[Stored data entries]
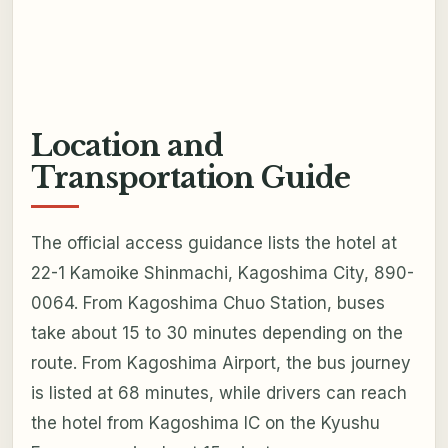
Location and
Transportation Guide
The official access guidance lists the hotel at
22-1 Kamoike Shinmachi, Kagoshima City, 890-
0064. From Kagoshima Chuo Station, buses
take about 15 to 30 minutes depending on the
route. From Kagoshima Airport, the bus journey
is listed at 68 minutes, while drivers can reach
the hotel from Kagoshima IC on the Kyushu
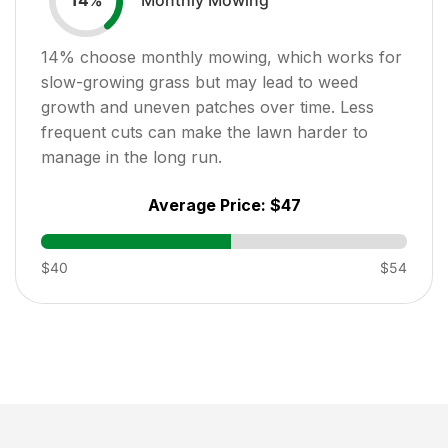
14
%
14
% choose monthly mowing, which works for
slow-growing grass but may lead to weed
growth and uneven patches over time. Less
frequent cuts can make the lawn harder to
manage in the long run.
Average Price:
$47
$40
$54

### ACTIVITY
Return every text line from the records above unchanged, leaving out the pictures.

### EXERCISE SOLUTION
Location and
Transportation Guide
The official access guidance lists the hotel at
22-1 Kamoike Shinmachi, Kagoshima City, 890-
0064. From Kagoshima Chuo Station, buses
take about 15 to 30 minutes depending on the
route. From Kagoshima Airport, the bus journey
is listed at 68 minutes, while drivers can reach
the hotel from Kagoshima IC on the Kyushu
14
%
14
% choose monthly mowing, which works for
slow-growing grass but may lead to weed
growth and uneven patches over time. Less
frequent cuts can make the lawn harder to
manage in the long run.
Average Price:
$47
$40
$54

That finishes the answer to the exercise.